Perturbation of effector and regulatory T cell subsets in Myalgic Encephalomyelitis/ Chronic Fatigue Syndrome (ME/CFS), by Ece Karhan, Courtney Gunter, Vida Ravanmehr, Meghan Horne, Lina Kozhaya, Stephanie Renzullo, Lindsey Placek, Joshy George, Peter N Robinson, Suzannne D Vernon, Lucinda Bateman, Derya Unutmaz in bioRxiv 2019.12.23. 887505
Myalgic encephalomyelitis/chronic fatigue syndrome (ME/CFS) is a debilitating disorder of unknown etiology, and diagnosis of the disease is largely based on clinical symptoms. We hypothesized that immunological disruption is the major driver of this disease and analyzed a large cohort of ME/CFS patient or control blood samples for differences in T cell subset frequencies and functions.
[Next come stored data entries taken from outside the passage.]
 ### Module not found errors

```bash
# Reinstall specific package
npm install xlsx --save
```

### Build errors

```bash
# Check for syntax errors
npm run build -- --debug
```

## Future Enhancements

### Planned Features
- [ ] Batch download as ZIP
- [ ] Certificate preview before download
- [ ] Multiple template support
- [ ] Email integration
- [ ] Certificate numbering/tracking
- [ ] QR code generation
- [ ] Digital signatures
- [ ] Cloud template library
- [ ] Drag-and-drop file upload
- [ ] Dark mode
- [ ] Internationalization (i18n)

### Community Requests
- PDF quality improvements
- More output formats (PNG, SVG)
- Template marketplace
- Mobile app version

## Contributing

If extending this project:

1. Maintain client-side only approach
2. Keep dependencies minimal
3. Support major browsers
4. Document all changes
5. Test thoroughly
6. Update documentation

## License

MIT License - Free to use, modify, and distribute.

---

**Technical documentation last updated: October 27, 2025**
We found that the ratio of CD4+ to CD8+ T cells and the proportion of CD8+ effector memory T cells were increased, whereas NK cells were reduced in ME/CFS patients younger than 50 years old compared to a healthy control group.
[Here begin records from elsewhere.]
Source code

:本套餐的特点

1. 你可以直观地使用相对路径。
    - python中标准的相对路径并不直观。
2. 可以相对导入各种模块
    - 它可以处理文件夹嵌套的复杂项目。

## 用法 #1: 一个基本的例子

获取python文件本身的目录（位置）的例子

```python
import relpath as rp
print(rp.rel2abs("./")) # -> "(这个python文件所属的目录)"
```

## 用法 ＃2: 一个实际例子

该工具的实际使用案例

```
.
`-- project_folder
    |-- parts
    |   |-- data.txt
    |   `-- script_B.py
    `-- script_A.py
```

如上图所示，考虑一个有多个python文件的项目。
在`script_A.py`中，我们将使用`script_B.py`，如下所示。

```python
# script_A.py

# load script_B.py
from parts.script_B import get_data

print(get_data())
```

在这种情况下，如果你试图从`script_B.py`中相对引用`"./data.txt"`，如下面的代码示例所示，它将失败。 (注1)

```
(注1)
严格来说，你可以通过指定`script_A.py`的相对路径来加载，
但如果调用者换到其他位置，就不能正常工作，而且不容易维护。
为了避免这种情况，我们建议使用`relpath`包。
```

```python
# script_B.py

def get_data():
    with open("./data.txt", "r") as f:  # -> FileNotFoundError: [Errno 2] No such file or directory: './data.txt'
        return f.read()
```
Remarkably, major differences were observed in Th1, Th2, Th17 and mucosal-associated invariant T (MAIT) T cell subset functions across all ages of patients compared to healthy subjects. While CCR6+ Th17 cells in ME/CFS secreted less IL-17 compared to controls, their overall frequency was higher. Similarly, MAIT cells from patients secreted lower IFNgamma;, GranzymeA and IL-17 upon activation. Together, these findings suggest chronic stimulation of these T cell populations in ME/CFS patients.
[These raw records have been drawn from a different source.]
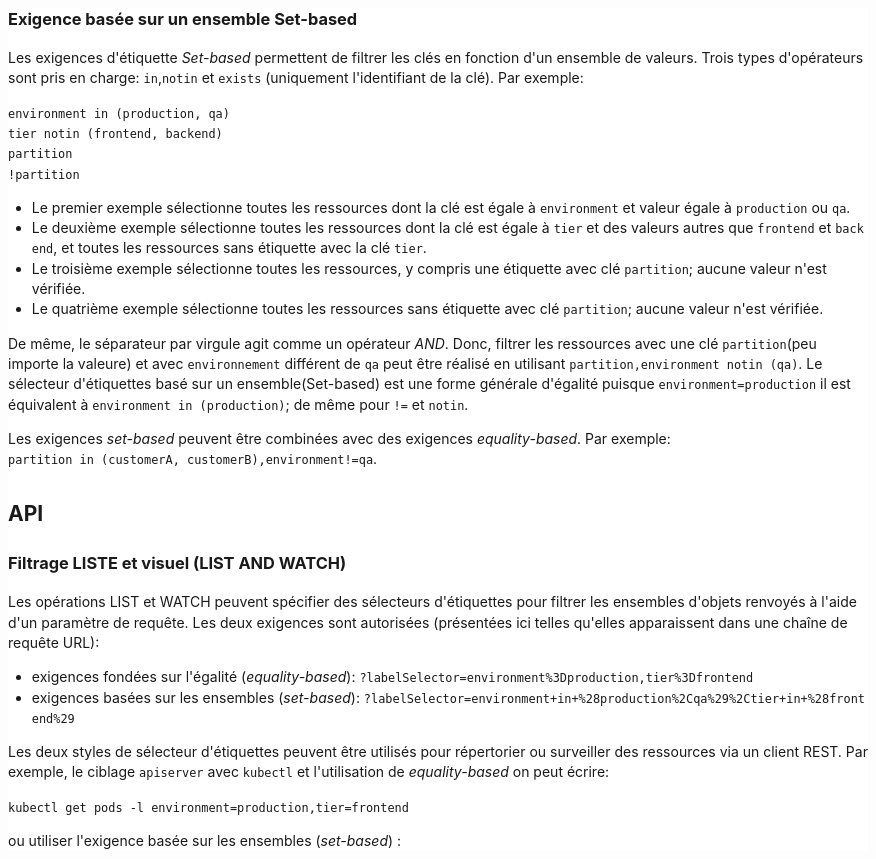 ### Exigence basée sur un ensemble Set-based

Les exigences d'étiquette _Set-based_ permettent de filtrer les clés en fonction d'un ensemble de valeurs. Trois types d'opérateurs sont pris en charge: `in`,`notin` et `exists` (uniquement l'identifiant de la clé). Par exemple:

```
environment in (production, qa)
tier notin (frontend, backend)
partition
!partition
```

* Le premier exemple sélectionne toutes les ressources dont la clé est égale à `environment` et valeur égale à `production` ou `qa`.
* Le deuxième exemple sélectionne toutes les ressources dont la clé est égale à `tier` et des valeurs autres que `frontend` et `backend`, et toutes les ressources sans étiquette avec la clé `tier`.
* Le troisième exemple sélectionne toutes les ressources, y compris une étiquette avec clé `partition`; aucune valeur n'est vérifiée.
* Le quatrième exemple sélectionne toutes les ressources sans étiquette avec clé `partition`; aucune valeur n'est vérifiée.

De même, le séparateur par virgule agit comme un opérateur _AND_. Donc, filtrer les ressources avec une clé `partition`(peu importe la valeure) et avec `environnement` différent de `qa` peut être réalisé en utilisant `partition,environment notin (qa)`.
Le sélecteur d'étiquettes basé sur un ensemble(Set-based) est une forme générale d'égalité puisque `environment=production` il est équivalent à `environment in (production)`; de même pour `!=` et `notin`.

Les exigences _set-based_ peuvent être combinées avec des exigences _equality-based_. Par exemple:<br> `partition in (customerA, customerB),environment!=qa`.


## API

### Filtrage LISTE et visuel (LIST AND WATCH)

Les opérations LIST et WATCH peuvent spécifier des sélecteurs d'étiquettes pour filtrer les ensembles d'objets renvoyés à l'aide d'un paramètre de requête. Les deux exigences sont autorisées (présentées ici telles qu'elles apparaissent dans une chaîne de requête URL):
  * exigences fondées sur l'égalité (_equality-based_): `?labelSelector=environment%3Dproduction,tier%3Dfrontend`
  * exigences basées sur les ensembles (_set-based_): `?labelSelector=environment+in+%28production%2Cqa%29%2Ctier+in+%28frontend%29`

Les deux styles de sélecteur d'étiquettes peuvent être utilisés pour répertorier ou surveiller des ressources via un client REST. Par exemple, le ciblage `apiserver` avec `kubectl` et l'utilisation de _equality-based_ on peut écrire:

```shell
kubectl get pods -l environment=production,tier=frontend
```

ou utiliser l'exigence basée sur les ensembles (_set-based_) :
In contrast, the frequency of regulatory T cells (Tregs), which control excessive immune activation, was higher in ME/CFS patients. Finally, using a machine learning algorithm called random forest, we determined that the set of T cell parameters analyzed could identify more than 90% of the subjects in the ME/CFS cohort as patients (93% true positive rate or sensitivity).
In conclusion, these multiple and major perturbations or dysfunctions in T cell subsets in ME/CFS patients suggest potential chronic infections or microbiome dysbiosis.
These findings also have implications for development of ME/CFS specific immune biomarkers and reveal potential targets for novel therapeutic interventions.
…In this detailed study, we analyzed the immunological differences between ME/CFS patients and healthy controls within a large cohort and found several major differences in T cell subset frequencies and functions between the two groups.
… the ratio of two major subsets of T cells, namely the CD4+ to CD8+ T cell ratio, was increased in ME/CFS patients compared to healthy controls.
… There was also a major difference seen between healthy controls and ME/CFS patients in the Th17 cell subset, which is involved in responding to bacteria and is also a culprit in several autoimmune and chronic inflammatory conditions… we think this suggests a chronic activation of Th17 cells in ME/CFS which induces an ‘exhausted’ state where the cells are more dysfunctional due to their chronic stimulation.
…There was also a major difference seen in the mucosal-associated invariant T (MAIT) cells in ME/CFS patients compared to healthy controls… It is possible that these changes in Th17 and MAIT cells are associated with differences in the composition of the microbiota of the ME/CFS patients, and that a disruption in the microbiota causes chronic activation of these subsets and an exhausted state in ME/CFS patients.
Interestingly, we also noted that regulatory T cells (Tregs) were increased in ME/CFS patients compared to controls. Tregs function to suppress excessive chronic immune responses, so this is consistent with our finding that there appears to be chronic activation of major T cell subsets in ME/CFS patients.
Finally and importantly, we utilized these immune profiling parameters in a machine learning classifier and were able to correctly identify ME/CFS patients from healthy controls with high sensitivity and accuracy. As patients often wait years to receive an ME/CFS diagnosis since there are currently no clear diagnostic tools to identify the disease, the development of an immune profile classier could aid as a biomarker to diagnose the disease.